Overseas investors closed an eventful June as net buyers of Indian stocks after being sellers for the last two months. The positive attitude was aided by assurance of policy continuity and a sharp recovery in markets.
The month kicked off with the worst crash in over four years on National Democratic Alliance returning to power with a tighter-than-expected election victory. But the world's fifth-largest stock market staged a stellar recovery a few days later after key ministerial allocations in the third term of Narendra Modi government remained unchanged.
After two consecutive months of outflows, foreign portfolio investors have made a net infusion of Rs 26,565 crore in equities last month, according to the data from National Securities Depository Ltd.

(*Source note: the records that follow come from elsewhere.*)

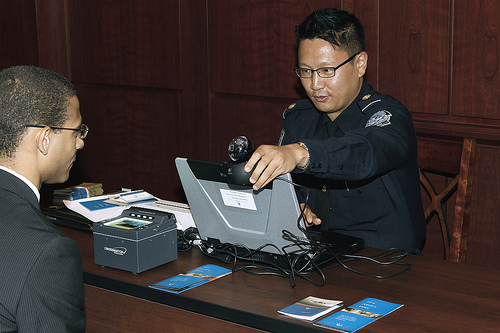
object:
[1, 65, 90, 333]
man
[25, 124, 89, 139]
glasses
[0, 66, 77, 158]
man hair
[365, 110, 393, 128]
badge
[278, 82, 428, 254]
shirt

The guarantees of ongoing reforms after the government's policy continuity and an improved GDP growth forecast have attracted foreign portfolio investment buying, according to Vipul Bhowar, director, listed investments, Waterfield Advisors.
FPI buying has been focused on a few specific stocks, as Indian equities are still considered overvalued, Bhowar said.

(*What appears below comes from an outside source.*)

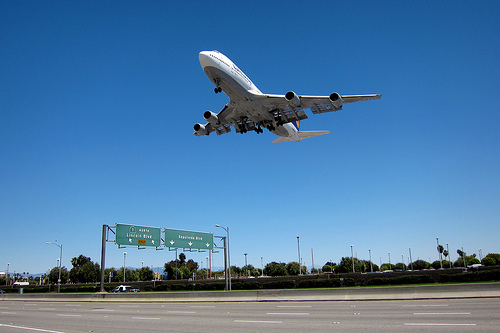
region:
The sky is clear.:
[17, 27, 162, 185]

Political stability despite BJP not getting the expected winning margin, and strong inflows from DII and retail investors, has forced the FPIs to turn buyers in India, VK Vijayakumar, Chief Investment Strategist, Geojit Financial Services, said.
With India's sovereign bond market making its global debut, overseas investors have invested Rs 14,955 crore in the debt market in June. With this, FPIs' investment in the debt market reached Rs 68,624 crore in 2024 so far.
The global inclusion is positive in the long term as this will reduce the cost of borrowing for the government and reduce the cost of capital for corporates, Vijayakumar said.
While global funds have been net buyers, the inflows may not be the highest among emerging markets. "However, the long-term outlook remains positive, providing reassurance about the stability of FPI flows in India," Bhowar said.